I'm just curious how much extra investment it would take for me to do it.. keep in mind im used to fish that are $30-$150, 70-100lbs of live rock at $6/lb and corals anywhere from $15-$100+ salt at $15/50 gal bag.... so talking well over $1000 for me to set my reef back up like it was even though i have all the dry goods to get started...

then i compare that to.. about $100-150 for all the fish I want.. about $30 or so for gravel.. if i want a new filter about $150-200.. (atleast i will replace all the media in my current ones, so $30 for that) I have an RO/DI unit and a UV light.. co2? the plants themselves i dont think would be more than $80


so you say I can do it w/o added co2? but i will need fertilizer? anything else missing from my list?


----------



## Tausendblatt (Sep 16, 2009)

Your lights are a bit much. One of them would be good enough to start, unless it leaves a part of the tank in the dark. I don't know exactly what a metal halide light is shaped like.

Fertilizer seems mandatory to me. I don't fertilize my one tank because all it has is a single onion plant. But a real planted tank needs ferts.
'
As for price, it should cost at least one hundred dollars, if you include the extra substrates, and the umpteen species of plants that you want to buy.

CO2, I don't think is very useful. Some will argue, but you don't need it. You really don't. Also, flourish excel isn't that useful either.
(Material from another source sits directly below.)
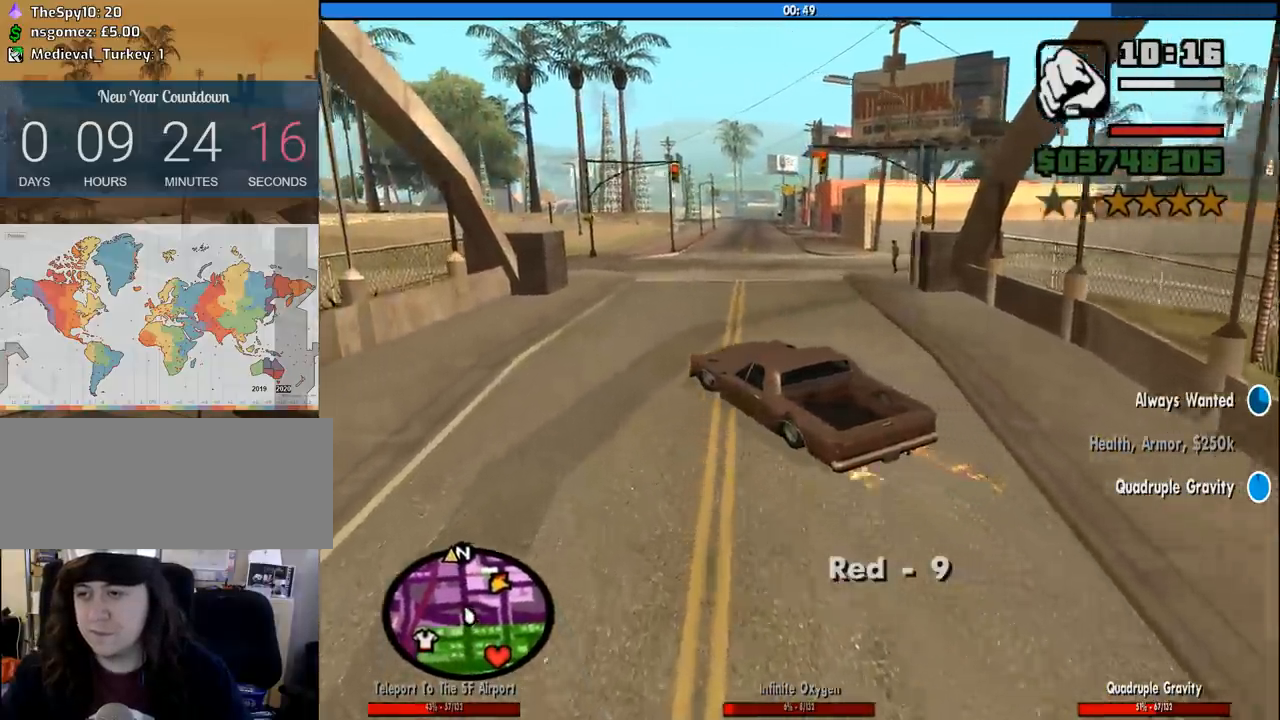
{"keys": ["w"], "mouse": [], "events": []}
All it does that I noticed is cause all plants from the "tapegrass family" to melt.


----------



## Mishri (Jan 9, 2010)

good info.. yes the metal halide light is only good for about 24-30" and my aquarium is 48" long.. it really needs 2. . I think i'll start with some "easy" to care for ones and get some cheaper lighting (the metal halides are about $200 each and $65 per bulb) and the bulbs are nearing the end of their useful life.. they probably have 6 months left on 'em. atleast for reefs.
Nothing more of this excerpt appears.